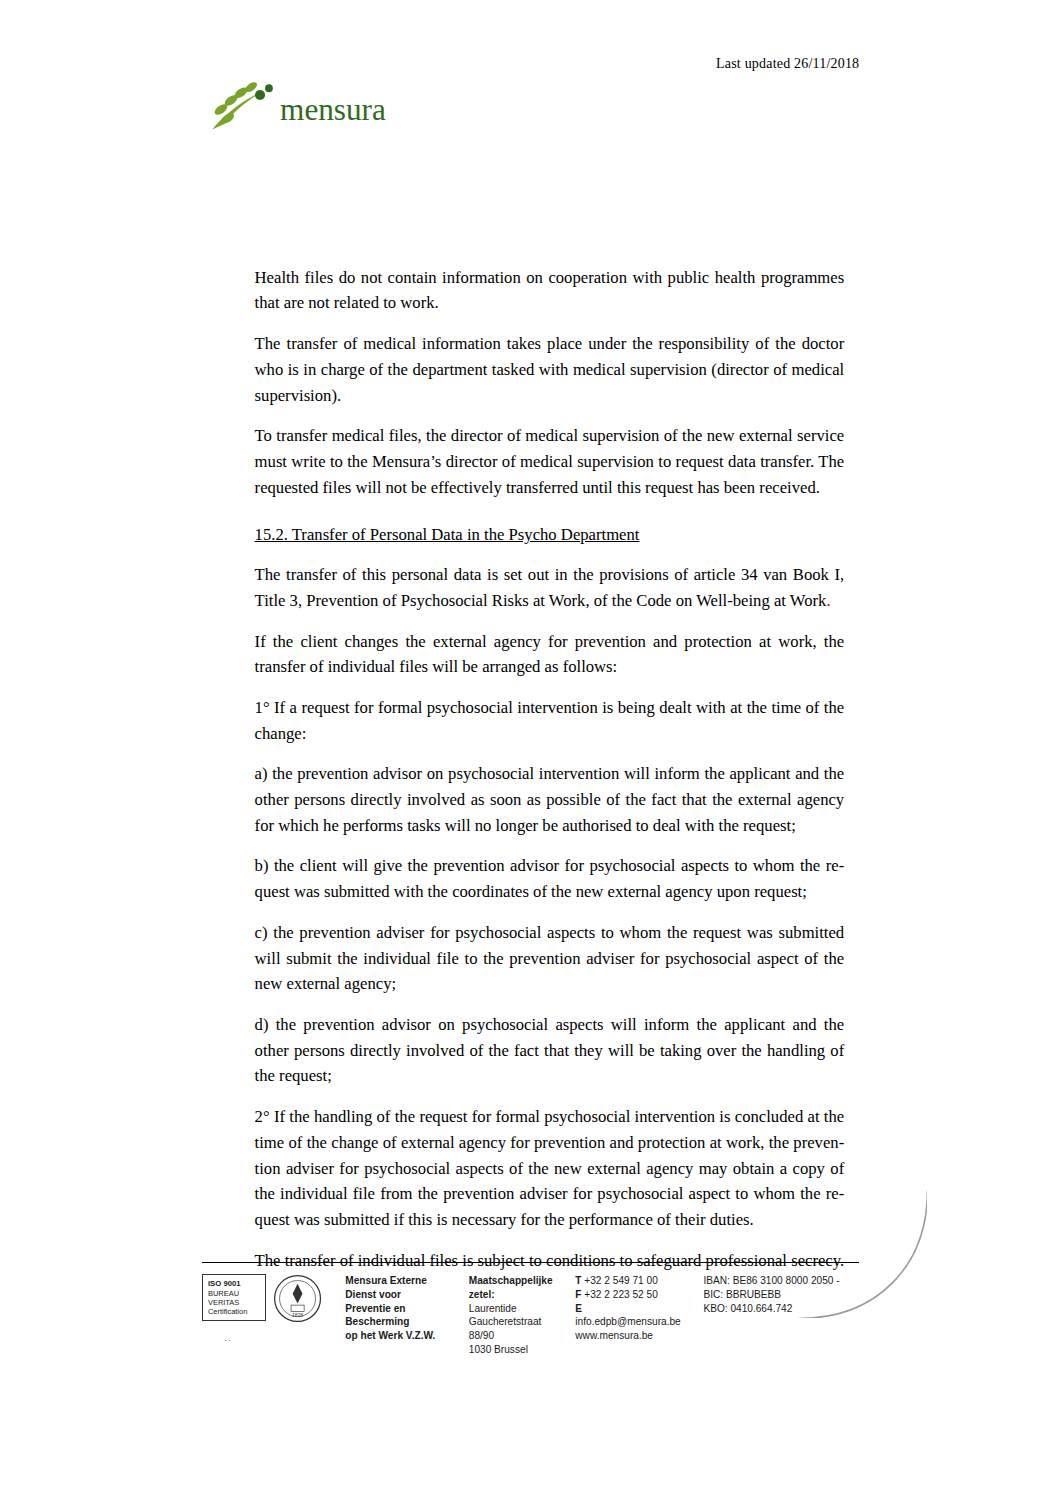Last updated 26/11/2018
mensura
Health files do not contain information on cooperation with public health programmes that are not related to work.
The transfer of medical information takes place under the responsibility of the doctor who is in charge of the department tasked with medical supervision (director of medical supervision).
To transfer medical files, the director of medical supervision of the new external service must write to the Mensura’s director of medical supervision to request data transfer. The requested files will not be effectively transferred until this request has been received.
15.2. Transfer of Personal Data in the Psycho Department
The transfer of this personal data is set out in the provisions of article 34 van Book I, Title 3, Prevention of Psychosocial Risks at Work, of the Code on Well-being at Work.
If the client changes the external agency for prevention and protection at work, the transfer of individual files will be arranged as follows:
1° If a request for formal psychosocial intervention is being dealt with at the time of the change:
a) the prevention advisor on psychosocial intervention will inform the applicant and the other persons directly involved as soon as possible of the fact that the external agency for which he performs tasks will no longer be authorised to deal with the request;
b) the client will give the prevention advisor for psychosocial aspects to whom the request was submitted with the coordinates of the new external agency upon request;
c) the prevention adviser for psychosocial aspects to whom the request was submitted will submit the individual file to the prevention adviser for psychosocial aspect of the new external agency;
d) the prevention advisor on psychosocial aspects will inform the applicant and the other persons directly involved of the fact that they will be taking over the handling of the request;
2° If the handling of the request for formal psychosocial intervention is concluded at the time of the change of external agency for prevention and protection at work, the prevention adviser for psychosocial aspects of the new external agency may obtain a copy of the individual file from the prevention adviser for psychosocial aspect to whom the request was submitted if this is necessary for the performance of their duties.
The transfer of individual files is subject to conditions to safeguard professional secrecy.
ISO 9001 BUREAU VERITAS
Certification
1828
Mensura Externe Dienst voor
Preventie en Bescherming
op het Werk V.Z.W.
Maatschappelijke zetel:
Laurentide
Gaucheretstraat 88/90
1030 Brussel
T +32 2 549 71 00
F +32 2 223 52 50
E info.edpb@mensura.be
www.mensura.be
IBAN: BE86 3100 8000 2050 - BIC: BBRUBEBB
KBO: 0410.664.742
..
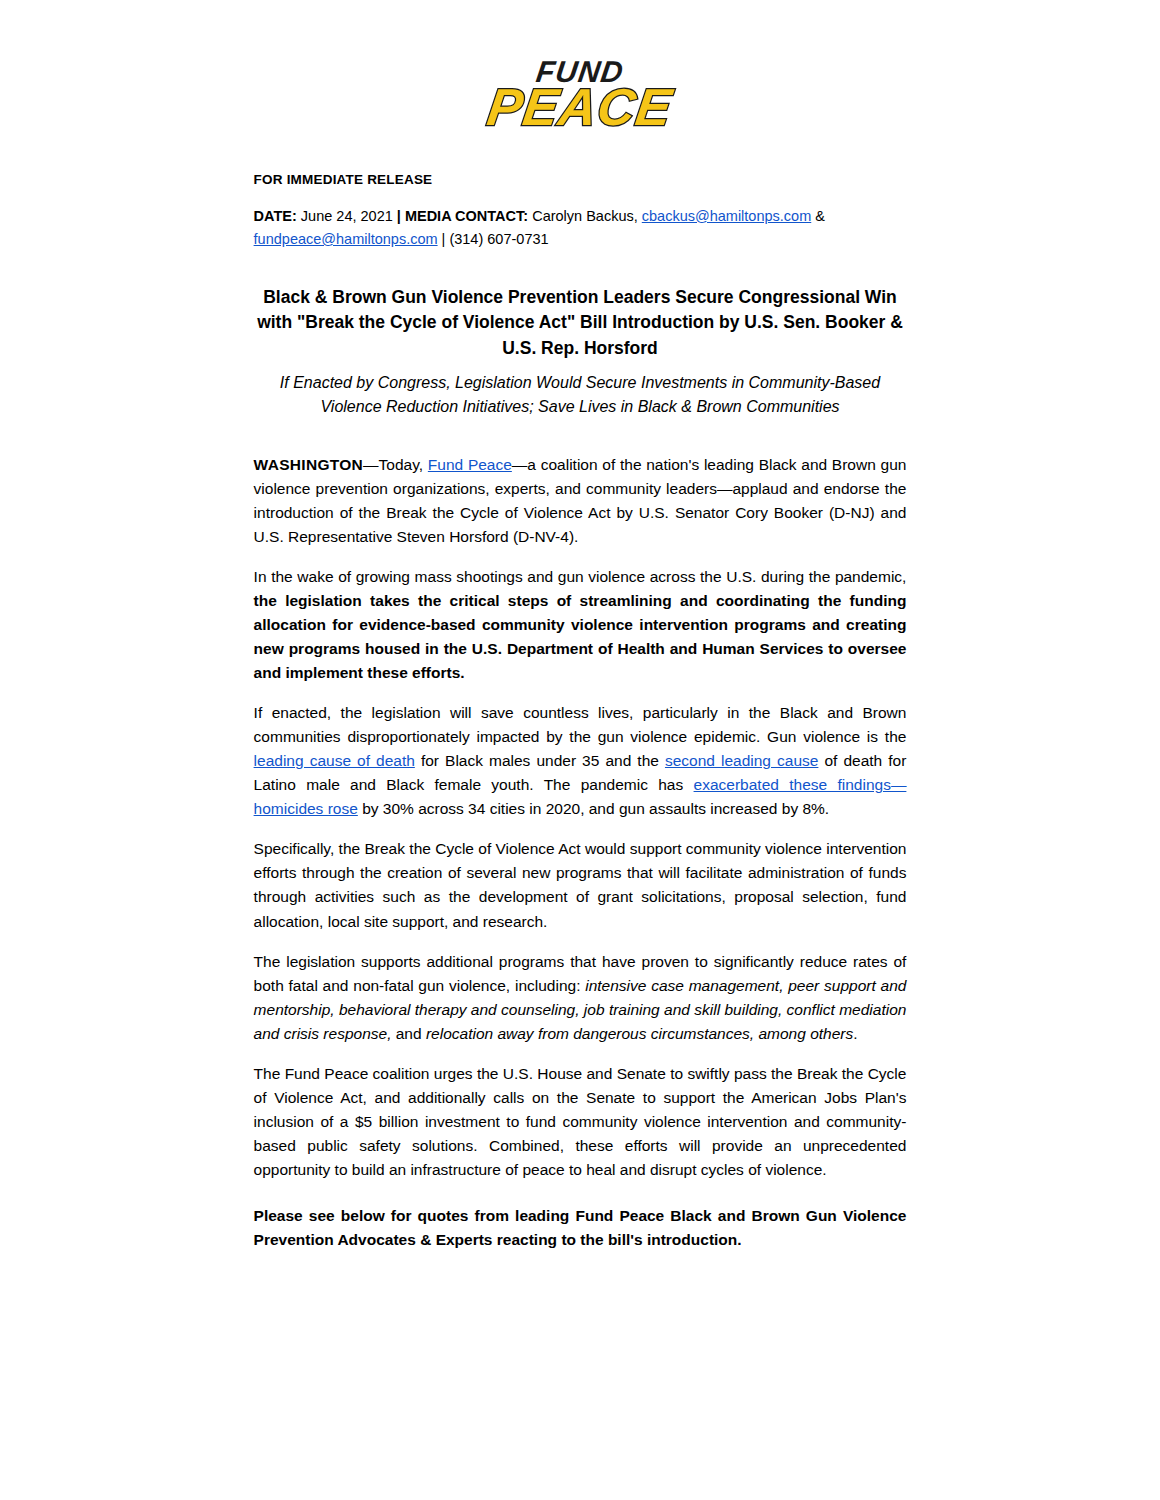FUND PEACE
FOR IMMEDIATE RELEASE
DATE: June 24, 2021 | MEDIA CONTACT: Carolyn Backus, cbackus@hamiltonps.com &
fundpeace@hamiltonps.com | (314) 607-0731
Black & Brown Gun Violence Prevention Leaders Secure Congressional Win with "Break the Cycle of Violence Act" Bill Introduction by U.S. Sen. Booker & U.S. Rep. Horsford
If Enacted by Congress, Legislation Would Secure Investments in Community-Based Violence Reduction Initiatives; Save Lives in Black & Brown Communities
WASHINGTON—Today, Fund Peace—a coalition of the nation's leading Black and Brown gun violence prevention organizations, experts, and community leaders—applaud and endorse the introduction of the Break the Cycle of Violence Act by U.S. Senator Cory Booker (D-NJ) and U.S. Representative Steven Horsford (D-NV-4).
In the wake of growing mass shootings and gun violence across the U.S. during the pandemic, the legislation takes the critical steps of streamlining and coordinating the funding allocation for evidence-based community violence intervention programs and creating new programs housed in the U.S. Department of Health and Human Services to oversee and implement these efforts.
If enacted, the legislation will save countless lives, particularly in the Black and Brown communities disproportionately impacted by the gun violence epidemic. Gun violence is the leading cause of death for Black males under 35 and the second leading cause of death for Latino male and Black female youth. The pandemic has exacerbated these findings—homicides rose by 30% across 34 cities in 2020, and gun assaults increased by 8%.
Specifically, the Break the Cycle of Violence Act would support community violence intervention efforts through the creation of several new programs that will facilitate administration of funds through activities such as the development of grant solicitations, proposal selection, fund allocation, local site support, and research.
The legislation supports additional programs that have proven to significantly reduce rates of both fatal and non-fatal gun violence, including: intensive case management, peer support and mentorship, behavioral therapy and counseling, job training and skill building, conflict mediation and crisis response, and relocation away from dangerous circumstances, among others.
The Fund Peace coalition urges the U.S. House and Senate to swiftly pass the Break the Cycle of Violence Act, and additionally calls on the Senate to support the American Jobs Plan's inclusion of a $5 billion investment to fund community violence intervention and community-based public safety solutions. Combined, these efforts will provide an unprecedented opportunity to build an infrastructure of peace to heal and disrupt cycles of violence.
Please see below for quotes from leading Fund Peace Black and Brown Gun Violence Prevention Advocates & Experts reacting to the bill's introduction.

- - -

The result should be every line of the material that contains the word "hamiltonps", so copy those lines.

DATE: June 24, 2021 | MEDIA CONTACT: Carolyn Backus, cbackus@hamiltonps.com &
fundpeace@hamiltonps.com | (314) 607-0731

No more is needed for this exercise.